[BEGIN Exercise material]

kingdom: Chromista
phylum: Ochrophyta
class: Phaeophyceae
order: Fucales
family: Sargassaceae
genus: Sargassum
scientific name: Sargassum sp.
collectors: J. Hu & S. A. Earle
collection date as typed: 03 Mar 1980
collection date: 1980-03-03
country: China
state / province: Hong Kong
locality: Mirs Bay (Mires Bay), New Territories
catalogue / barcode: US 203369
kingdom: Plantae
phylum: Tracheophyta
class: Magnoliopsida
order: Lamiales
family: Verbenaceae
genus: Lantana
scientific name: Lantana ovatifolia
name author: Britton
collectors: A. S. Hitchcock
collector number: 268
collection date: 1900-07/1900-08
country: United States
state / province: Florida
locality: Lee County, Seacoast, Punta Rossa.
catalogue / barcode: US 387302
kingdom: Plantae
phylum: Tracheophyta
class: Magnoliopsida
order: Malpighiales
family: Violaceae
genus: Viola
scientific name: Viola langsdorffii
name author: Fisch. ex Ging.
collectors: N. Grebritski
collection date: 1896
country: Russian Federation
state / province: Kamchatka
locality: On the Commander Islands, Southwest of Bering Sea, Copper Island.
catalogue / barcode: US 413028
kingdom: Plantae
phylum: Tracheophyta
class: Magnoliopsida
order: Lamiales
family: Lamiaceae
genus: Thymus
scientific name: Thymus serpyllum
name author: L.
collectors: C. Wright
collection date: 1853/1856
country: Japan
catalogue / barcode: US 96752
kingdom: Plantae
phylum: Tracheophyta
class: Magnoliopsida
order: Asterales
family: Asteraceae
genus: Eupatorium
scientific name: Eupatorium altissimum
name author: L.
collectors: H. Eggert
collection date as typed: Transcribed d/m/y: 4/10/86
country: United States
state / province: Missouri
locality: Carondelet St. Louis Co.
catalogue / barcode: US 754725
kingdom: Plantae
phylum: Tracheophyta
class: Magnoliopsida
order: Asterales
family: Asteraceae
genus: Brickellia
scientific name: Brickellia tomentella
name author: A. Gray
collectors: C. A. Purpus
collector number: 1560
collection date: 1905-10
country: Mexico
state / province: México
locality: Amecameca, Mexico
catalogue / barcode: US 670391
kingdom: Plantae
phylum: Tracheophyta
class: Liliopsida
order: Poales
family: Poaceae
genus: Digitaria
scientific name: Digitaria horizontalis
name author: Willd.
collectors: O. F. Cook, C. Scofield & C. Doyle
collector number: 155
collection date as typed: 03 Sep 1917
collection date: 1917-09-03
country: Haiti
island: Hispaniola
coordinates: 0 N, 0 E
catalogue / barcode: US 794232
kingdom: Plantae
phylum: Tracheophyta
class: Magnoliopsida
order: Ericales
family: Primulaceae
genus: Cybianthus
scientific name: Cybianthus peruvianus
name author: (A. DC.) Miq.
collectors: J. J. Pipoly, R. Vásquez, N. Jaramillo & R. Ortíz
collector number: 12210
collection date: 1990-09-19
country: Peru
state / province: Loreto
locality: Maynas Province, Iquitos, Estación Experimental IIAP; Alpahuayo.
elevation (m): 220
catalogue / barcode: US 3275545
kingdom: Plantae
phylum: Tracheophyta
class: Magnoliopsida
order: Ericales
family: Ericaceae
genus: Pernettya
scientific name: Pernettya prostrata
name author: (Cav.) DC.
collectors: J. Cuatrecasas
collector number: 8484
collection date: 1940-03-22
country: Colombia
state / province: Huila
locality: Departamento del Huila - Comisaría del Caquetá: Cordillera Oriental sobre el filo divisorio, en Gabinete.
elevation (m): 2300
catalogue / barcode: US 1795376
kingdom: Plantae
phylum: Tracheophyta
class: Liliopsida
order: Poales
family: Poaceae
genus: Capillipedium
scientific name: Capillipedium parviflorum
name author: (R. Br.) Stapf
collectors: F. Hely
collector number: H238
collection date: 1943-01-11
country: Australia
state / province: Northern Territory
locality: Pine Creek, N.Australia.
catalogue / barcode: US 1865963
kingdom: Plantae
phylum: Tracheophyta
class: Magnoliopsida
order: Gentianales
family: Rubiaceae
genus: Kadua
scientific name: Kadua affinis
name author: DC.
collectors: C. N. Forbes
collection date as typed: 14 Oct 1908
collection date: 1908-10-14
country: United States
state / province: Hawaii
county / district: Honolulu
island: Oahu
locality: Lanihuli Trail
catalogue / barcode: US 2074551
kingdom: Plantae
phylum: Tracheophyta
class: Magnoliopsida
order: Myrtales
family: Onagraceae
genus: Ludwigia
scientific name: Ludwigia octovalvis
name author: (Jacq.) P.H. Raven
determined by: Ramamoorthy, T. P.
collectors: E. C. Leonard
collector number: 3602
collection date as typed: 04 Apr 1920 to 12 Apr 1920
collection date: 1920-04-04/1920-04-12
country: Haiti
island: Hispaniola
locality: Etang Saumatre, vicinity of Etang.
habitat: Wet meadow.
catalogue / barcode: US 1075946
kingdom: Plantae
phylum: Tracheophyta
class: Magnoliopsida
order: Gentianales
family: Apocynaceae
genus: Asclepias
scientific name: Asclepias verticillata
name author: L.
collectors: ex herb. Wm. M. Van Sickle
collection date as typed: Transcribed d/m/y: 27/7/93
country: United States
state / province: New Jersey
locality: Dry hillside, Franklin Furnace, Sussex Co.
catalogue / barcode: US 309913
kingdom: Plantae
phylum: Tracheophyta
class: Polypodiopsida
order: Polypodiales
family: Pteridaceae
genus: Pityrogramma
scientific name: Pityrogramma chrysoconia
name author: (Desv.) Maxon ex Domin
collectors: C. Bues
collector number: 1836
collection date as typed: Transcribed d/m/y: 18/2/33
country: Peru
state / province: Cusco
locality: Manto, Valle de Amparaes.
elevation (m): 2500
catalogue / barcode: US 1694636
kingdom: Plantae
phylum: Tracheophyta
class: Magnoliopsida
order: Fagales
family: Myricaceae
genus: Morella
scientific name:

[END Exercise material]

### Prompt:
Rename the field "state / province" to "region" in all the records above, leaving everything else the same.

### Finished task:
kingdom: Chromista
phylum: Ochrophyta
class: Phaeophyceae
order: Fucales
family: Sargassaceae
genus: Sargassum
scientific name: Sargassum sp.
collectors: J. Hu & S. A. Earle
collection date as typed: 03 Mar 1980
collection date: 1980-03-03
country: China
region: Hong Kong
locality: Mirs Bay (Mires Bay), New Territories
catalogue / barcode: US 203369
kingdom: Plantae
phylum: Tracheophyta
class: Magnoliopsida
order: Lamiales
family: Verbenaceae
genus: Lantana
scientific name: Lantana ovatifolia
name author: Britton
collectors: A. S. Hitchcock
collector number: 268
collection date: 1900-07/1900-08
country: United States
region: Florida
locality: Lee County, Seacoast, Punta Rossa.
catalogue / barcode: US 387302
kingdom: Plantae
phylum: Tracheophyta
class: Magnoliopsida
order: Malpighiales
family: Violaceae
genus: Viola
scientific name: Viola langsdorffii
name author: Fisch. ex Ging.
collectors: N. Grebritski
collection date: 1896
country: Russian Federation
region: Kamchatka
locality: On the Commander Islands, Southwest of Bering Sea, Copper Island.
catalogue / barcode: US 413028
kingdom: Plantae
phylum: Tracheophyta
class: Magnoliopsida
order: Lamiales
family: Lamiaceae
genus: Thymus
scientific name: Thymus serpyllum
name author: L.
collectors: C. Wright
collection date: 1853/1856
country: Japan
catalogue / barcode: US 96752
kingdom: Plantae
phylum: Tracheophyta
class: Magnoliopsida
order: Asterales
family: Asteraceae
genus: Eupatorium
scientific name: Eupatorium altissimum
name author: L.
collectors: H. Eggert
collection date as typed: Transcribed d/m/y: 4/10/86
country: United States
region: Missouri
locality: Carondelet St. Louis Co.
catalogue / barcode: US 754725
kingdom: Plantae
phylum: Tracheophyta
class: Magnoliopsida
order: Asterales
family: Asteraceae
genus: Brickellia
scientific name: Brickellia tomentella
name author: A. Gray
collectors: C. A. Purpus
collector number: 1560
collection date: 1905-10
country: Mexico
region: México
locality: Amecameca, Mexico
catalogue / barcode: US 670391
kingdom: Plantae
phylum: Tracheophyta
class: Liliopsida
order: Poales
family: Poaceae
genus: Digitaria
scientific name: Digitaria horizontalis
name author: Willd.
collectors: O. F. Cook, C. Scofield & C. Doyle
collector number: 155
collection date as typed: 03 Sep 1917
collection date: 1917-09-03
country: Haiti
island: Hispaniola
coordinates: 0 N, 0 E
catalogue / barcode: US 794232
kingdom: Plantae
phylum: Tracheophyta
class: Magnoliopsida
order: Ericales
family: Primulaceae
genus: Cybianthus
scientific name: Cybianthus peruvianus
name author: (A. DC.) Miq.
collectors: J. J. Pipoly, R. Vásquez, N. Jaramillo & R. Ortíz
collector number: 12210
collection date: 1990-09-19
country: Peru
region: Loreto
locality: Maynas Province, Iquitos, Estación Experimental IIAP; Alpahuayo.
elevation (m): 220
catalogue / barcode: US 3275545
kingdom: Plantae
phylum: Tracheophyta
class: Magnoliopsida
order: Ericales
family: Ericaceae
genus: Pernettya
scientific name: Pernettya prostrata
name author: (Cav.) DC.
collectors: J. Cuatrecasas
collector number: 8484
collection date: 1940-03-22
country: Colombia
region: Huila
locality: Departamento del Huila - Comisaría del Caquetá: Cordillera Oriental sobre el filo divisorio, en Gabinete.
elevation (m): 2300
catalogue / barcode: US 1795376
kingdom: Plantae
phylum: Tracheophyta
class: Liliopsida
order: Poales
family: Poaceae
genus: Capillipedium
scientific name: Capillipedium parviflorum
name author: (R. Br.) Stapf
collectors: F. Hely
collector number: H238
collection date: 1943-01-11
country: Australia
region: Northern Territory
locality: Pine Creek, N.Australia.
catalogue / barcode: US 1865963
kingdom: Plantae
phylum: Tracheophyta
class: Magnoliopsida
order: Gentianales
family: Rubiaceae
genus: Kadua
scientific name: Kadua affinis
name author: DC.
collectors: C. N. Forbes
collection date as typed: 14 Oct 1908
collection date: 1908-10-14
country: United States
region: Hawaii
county / district: Honolulu
island: Oahu
locality: Lanihuli Trail
catalogue / barcode: US 2074551
kingdom: Plantae
phylum: Tracheophyta
class: Magnoliopsida
order: Myrtales
family: Onagraceae
genus: Ludwigia
scientific name: Ludwigia octovalvis
name author: (Jacq.) P.H. Raven
determined by: Ramamoorthy, T. P.
collectors: E. C. Leonard
collector number: 3602
collection date as typed: 04 Apr 1920 to 12 Apr 1920
collection date: 1920-04-04/1920-04-12
country: Haiti
island: Hispaniola
locality: Etang Saumatre, vicinity of Etang.
habitat: Wet meadow.
catalogue / barcode: US 1075946
kingdom: Plantae
phylum: Tracheophyta
class: Magnoliopsida
order: Gentianales
family: Apocynaceae
genus: Asclepias
scientific name: Asclepias verticillata
name author: L.
collectors: ex herb. Wm. M. Van Sickle
collection date as typed: Transcribed d/m/y: 27/7/93
country: United States
region: New Jersey
locality: Dry hillside, Franklin Furnace, Sussex Co.
catalogue / barcode: US 309913
kingdom: Plantae
phylum: Tracheophyta
class: Polypodiopsida
order: Polypodiales
family: Pteridaceae
genus: Pityrogramma
scientific name: Pityrogramma chrysoconia
name author: (Desv.) Maxon ex Domin
collectors: C. Bues
collector number: 1836
collection date as typed: Transcribed d/m/y: 18/2/33
country: Peru
region: Cusco
locality: Manto, Valle de Amparaes.
elevation (m): 2500
catalogue / barcode: US 1694636
kingdom: Plantae
phylum: Tracheophyta
class: Magnoliopsida
order: Fagales
family: Myricaceae
genus: Morella
scientific name:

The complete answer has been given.